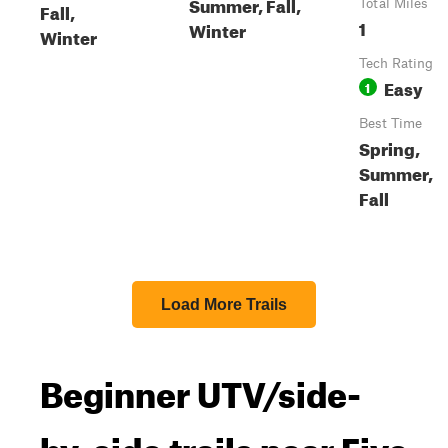
Summer, Fall,
Total Miles
Fall,
1
Winter
Winter
Tech Rating
Easy
1
Best Time
Spring,
Summer,
Fall
Load More Trails
Beginner UTV/side-
by-side trails near Five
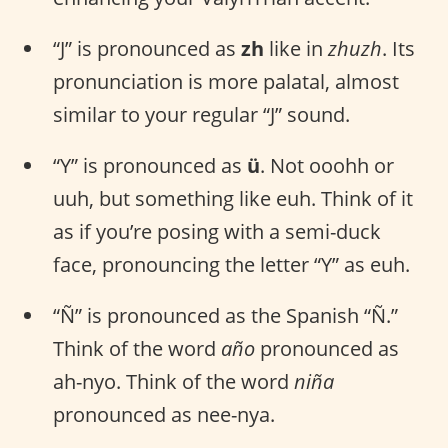
“J” is pronounced as
zh
like in
zhuzh
. Its
pronunciation is more palatal, almost
similar to your regular “J” sound.
“Y” is pronounced as
ü
. Not ooohh or
uuh, but something like euh. Think of it
as if you’re posing with a semi-duck
face, pronouncing the letter “Y” as euh.
“Ñ” is pronounced as the Spanish “Ñ.”
Think of the word
año
pronounced as
ah-nyo. Think of the word
niña
pronounced as nee-nya.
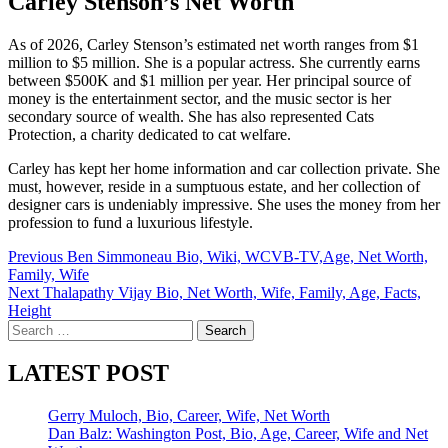
Carley Stenson’s Net Worth
As of 2026, Carley Stenson’s estimated net worth ranges from $1
million to $5 million. She is a popular actress. She currently earns
between $500K and $1 million per year. Her principal source of
money is the entertainment sector, and the music sector is her
secondary source of wealth. She has also represented Cats
Protection, a charity dedicated to cat welfare.
Carley has kept her home information and car collection private. She
must, however, reside in a sumptuous estate, and her collection of
designer cars is undeniably impressive. She uses the money from her
profession to fund a luxurious lifestyle.
Post
Previous
Ben Simmoneau Bio, Wiki, WCVB-TV,Age, Net Worth,
Family, Wife
navigation
Next
Thalapathy Vijay Bio, Net Worth, Wife, Family, Age, Facts,
Height
Search
for:
LATEST POST
Gerry Muloch, Bio, Career, Wife, Net Worth
Dan Balz: Washington Post, Bio, Age, Career, Wife and Net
===============
## [Task description]
Reproduce the lines above word for word, leaving out the pictures.

## [Written answer]
Summer, Fall,
Total Miles
Fall,
1
Winter
Winter
Tech Rating
Easy
1
Best Time
Spring,
Summer,
Fall
Load More Trails
Beginner UTV/side-
by-side trails near Five
“J” is pronounced as
zh
like in
zhuzh
. Its
pronunciation is more palatal, almost
similar to your regular “J” sound.
“Y” is pronounced as
ü
. Not ooohh or
uuh, but something like euh. Think of it
as if you’re posing with a semi-duck
face, pronouncing the letter “Y” as euh.
“Ñ” is pronounced as the Spanish “Ñ.”
Think of the word
año
pronounced as
ah-nyo. Think of the word
niña
pronounced as nee-nya.
Carley Stenson’s Net Worth
As of 2026, Carley Stenson’s estimated net worth ranges from $1
million to $5 million. She is a popular actress. She currently earns
between $500K and $1 million per year. Her principal source of
money is the entertainment sector, and the music sector is her
secondary source of wealth. She has also represented Cats
Protection, a charity dedicated to cat welfare.
Carley has kept her home information and car collection private. She
must, however, reside in a sumptuous estate, and her collection of
designer cars is undeniably impressive. She uses the money from her
profession to fund a luxurious lifestyle.
Post
Previous
Ben Simmoneau Bio, Wiki, WCVB-TV,Age, Net Worth,
Family, Wife
navigation
Next
Thalapathy Vijay Bio, Net Worth, Wife, Family, Age, Facts,
Height
Search
for:
LATEST POST
Gerry Muloch, Bio, Career, Wife, Net Worth
Dan Balz: Washington Post, Bio, Age, Career, Wife and Net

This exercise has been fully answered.